'''

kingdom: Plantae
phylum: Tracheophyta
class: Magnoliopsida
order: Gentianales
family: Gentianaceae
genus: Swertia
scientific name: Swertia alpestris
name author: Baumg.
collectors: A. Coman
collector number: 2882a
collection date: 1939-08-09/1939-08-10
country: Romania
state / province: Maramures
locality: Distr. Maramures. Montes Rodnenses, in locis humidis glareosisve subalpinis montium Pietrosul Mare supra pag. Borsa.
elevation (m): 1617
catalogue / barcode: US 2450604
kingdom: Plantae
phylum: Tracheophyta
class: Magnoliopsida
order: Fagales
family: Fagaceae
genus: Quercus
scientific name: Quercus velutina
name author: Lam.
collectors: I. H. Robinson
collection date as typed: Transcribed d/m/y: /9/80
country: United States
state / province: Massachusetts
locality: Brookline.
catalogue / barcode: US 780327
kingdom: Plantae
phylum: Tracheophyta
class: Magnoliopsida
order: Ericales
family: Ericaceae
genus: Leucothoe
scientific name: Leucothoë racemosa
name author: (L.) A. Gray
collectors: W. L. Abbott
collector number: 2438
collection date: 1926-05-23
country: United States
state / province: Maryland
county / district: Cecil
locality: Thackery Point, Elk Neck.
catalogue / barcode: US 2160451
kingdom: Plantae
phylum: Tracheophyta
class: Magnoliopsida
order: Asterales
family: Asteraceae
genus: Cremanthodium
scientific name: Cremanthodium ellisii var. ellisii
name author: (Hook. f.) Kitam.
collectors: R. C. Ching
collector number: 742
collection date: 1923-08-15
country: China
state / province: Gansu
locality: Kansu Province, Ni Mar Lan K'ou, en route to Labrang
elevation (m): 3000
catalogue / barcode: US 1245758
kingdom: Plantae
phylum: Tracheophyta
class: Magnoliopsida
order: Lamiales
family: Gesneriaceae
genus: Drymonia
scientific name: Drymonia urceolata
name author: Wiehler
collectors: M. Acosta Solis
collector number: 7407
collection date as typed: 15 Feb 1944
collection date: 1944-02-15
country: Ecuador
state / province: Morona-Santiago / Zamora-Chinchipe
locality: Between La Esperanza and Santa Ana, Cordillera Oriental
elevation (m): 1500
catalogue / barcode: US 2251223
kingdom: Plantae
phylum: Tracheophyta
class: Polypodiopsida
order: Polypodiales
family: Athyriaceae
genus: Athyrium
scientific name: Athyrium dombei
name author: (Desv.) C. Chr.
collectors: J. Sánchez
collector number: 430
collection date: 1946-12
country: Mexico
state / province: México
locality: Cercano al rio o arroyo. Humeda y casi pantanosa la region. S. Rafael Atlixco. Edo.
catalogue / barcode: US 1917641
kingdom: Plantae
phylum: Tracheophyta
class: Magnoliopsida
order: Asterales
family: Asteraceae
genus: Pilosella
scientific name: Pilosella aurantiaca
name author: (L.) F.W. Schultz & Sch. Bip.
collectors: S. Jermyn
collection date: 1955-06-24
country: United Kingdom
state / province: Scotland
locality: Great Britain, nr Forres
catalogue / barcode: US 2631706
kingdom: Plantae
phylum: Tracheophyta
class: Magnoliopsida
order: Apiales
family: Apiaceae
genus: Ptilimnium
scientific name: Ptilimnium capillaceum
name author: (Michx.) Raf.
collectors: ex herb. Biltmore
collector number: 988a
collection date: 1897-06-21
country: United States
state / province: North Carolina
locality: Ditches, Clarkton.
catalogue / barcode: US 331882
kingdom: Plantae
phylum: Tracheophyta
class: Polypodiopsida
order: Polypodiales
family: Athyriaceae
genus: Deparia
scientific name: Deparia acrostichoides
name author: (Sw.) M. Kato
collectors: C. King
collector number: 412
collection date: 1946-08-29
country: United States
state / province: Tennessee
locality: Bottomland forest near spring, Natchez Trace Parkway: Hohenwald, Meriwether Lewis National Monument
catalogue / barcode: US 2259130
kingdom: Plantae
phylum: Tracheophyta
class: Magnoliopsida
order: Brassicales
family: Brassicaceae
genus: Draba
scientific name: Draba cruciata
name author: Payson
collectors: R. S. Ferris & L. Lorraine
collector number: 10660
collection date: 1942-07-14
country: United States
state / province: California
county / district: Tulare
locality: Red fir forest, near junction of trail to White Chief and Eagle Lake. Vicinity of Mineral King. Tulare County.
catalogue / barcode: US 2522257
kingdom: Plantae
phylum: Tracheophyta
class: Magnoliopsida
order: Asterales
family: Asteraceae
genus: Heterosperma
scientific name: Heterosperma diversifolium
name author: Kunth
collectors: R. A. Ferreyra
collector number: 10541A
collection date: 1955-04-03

'''

WRITTEN PROBLEM:
Reproduce all the items above, substituting "authority" for each occurrence of "name author" and leaving every other character unchanged.

OUTPUT:
kingdom: Plantae
phylum: Tracheophyta
class: Magnoliopsida
order: Gentianales
family: Gentianaceae
genus: Swertia
scientific name: Swertia alpestris
authority: Baumg.
collectors: A. Coman
collector number: 2882a
collection date: 1939-08-09/1939-08-10
country: Romania
state / province: Maramures
locality: Distr. Maramures. Montes Rodnenses, in locis humidis glareosisve subalpinis montium Pietrosul Mare supra pag. Borsa.
elevation (m): 1617
catalogue / barcode: US 2450604
kingdom: Plantae
phylum: Tracheophyta
class: Magnoliopsida
order: Fagales
family: Fagaceae
genus: Quercus
scientific name: Quercus velutina
authority: Lam.
collectors: I. H. Robinson
collection date as typed: Transcribed d/m/y: /9/80
country: United States
state / province: Massachusetts
locality: Brookline.
catalogue / barcode: US 780327
kingdom: Plantae
phylum: Tracheophyta
class: Magnoliopsida
order: Ericales
family: Ericaceae
genus: Leucothoe
scientific name: Leucothoë racemosa
authority: (L.) A. Gray
collectors: W. L. Abbott
collector number: 2438
collection date: 1926-05-23
country: United States
state / province: Maryland
county / district: Cecil
locality: Thackery Point, Elk Neck.
catalogue / barcode: US 2160451
kingdom: Plantae
phylum: Tracheophyta
class: Magnoliopsida
order: Asterales
family: Asteraceae
genus: Cremanthodium
scientific name: Cremanthodium ellisii var. ellisii
authority: (Hook. f.) Kitam.
collectors: R. C. Ching
collector number: 742
collection date: 1923-08-15
country: China
state / province: Gansu
locality: Kansu Province, Ni Mar Lan K'ou, en route to Labrang
elevation (m): 3000
catalogue / barcode: US 1245758
kingdom: Plantae
phylum: Tracheophyta
class: Magnoliopsida
order: Lamiales
family: Gesneriaceae
genus: Drymonia
scientific name: Drymonia urceolata
authority: Wiehler
collectors: M. Acosta Solis
collector number: 7407
collection date as typed: 15 Feb 1944
collection date: 1944-02-15
country: Ecuador
state / province: Morona-Santiago / Zamora-Chinchipe
locality: Between La Esperanza and Santa Ana, Cordillera Oriental
elevation (m): 1500
catalogue / barcode: US 2251223
kingdom: Plantae
phylum: Tracheophyta
class: Polypodiopsida
order: Polypodiales
family: Athyriaceae
genus: Athyrium
scientific name: Athyrium dombei
authority: (Desv.) C. Chr.
collectors: J. Sánchez
collector number: 430
collection date: 1946-12
country: Mexico
state / province: México
locality: Cercano al rio o arroyo. Humeda y casi pantanosa la region. S. Rafael Atlixco. Edo.
catalogue / barcode: US 1917641
kingdom: Plantae
phylum: Tracheophyta
class: Magnoliopsida
order: Asterales
family: Asteraceae
genus: Pilosella
scientific name: Pilosella aurantiaca
authority: (L.) F.W. Schultz & Sch. Bip.
collectors: S. Jermyn
collection date: 1955-06-24
country: United Kingdom
state / province: Scotland
locality: Great Britain, nr Forres
catalogue / barcode: US 2631706
kingdom: Plantae
phylum: Tracheophyta
class: Magnoliopsida
order: Apiales
family: Apiaceae
genus: Ptilimnium
scientific name: Ptilimnium capillaceum
authority: (Michx.) Raf.
collectors: ex herb. Biltmore
collector number: 988a
collection date: 1897-06-21
country: United States
state / province: North Carolina
locality: Ditches, Clarkton.
catalogue / barcode: US 331882
kingdom: Plantae
phylum: Tracheophyta
class: Polypodiopsida
order: Polypodiales
family: Athyriaceae
genus: Deparia
scientific name: Deparia acrostichoides
authority: (Sw.) M. Kato
collectors: C. King
collector number: 412
collection date: 1946-08-29
country: United States
state / province: Tennessee
locality: Bottomland forest near spring, Natchez Trace Parkway: Hohenwald, Meriwether Lewis National Monument
catalogue / barcode: US 2259130
kingdom: Plantae
phylum: Tracheophyta
class: Magnoliopsida
order: Brassicales
family: Brassicaceae
genus: Draba
scientific name: Draba cruciata
authority: Payson
collectors: R. S. Ferris & L. Lorraine
collector number: 10660
collection date: 1942-07-14
country: United States
state / province: California
county / district: Tulare
locality: Red fir forest, near junction of trail to White Chief and Eagle Lake. Vicinity of Mineral King. Tulare County.
catalogue / barcode: US 2522257
kingdom: Plantae
phylum: Tracheophyta
class: Magnoliopsida
order: Asterales
family: Asteraceae
genus: Heterosperma
scientific name: Heterosperma diversifolium
authority: Kunth
collectors: R. A. Ferreyra
collector number: 10541A
collection date: 1955-04-03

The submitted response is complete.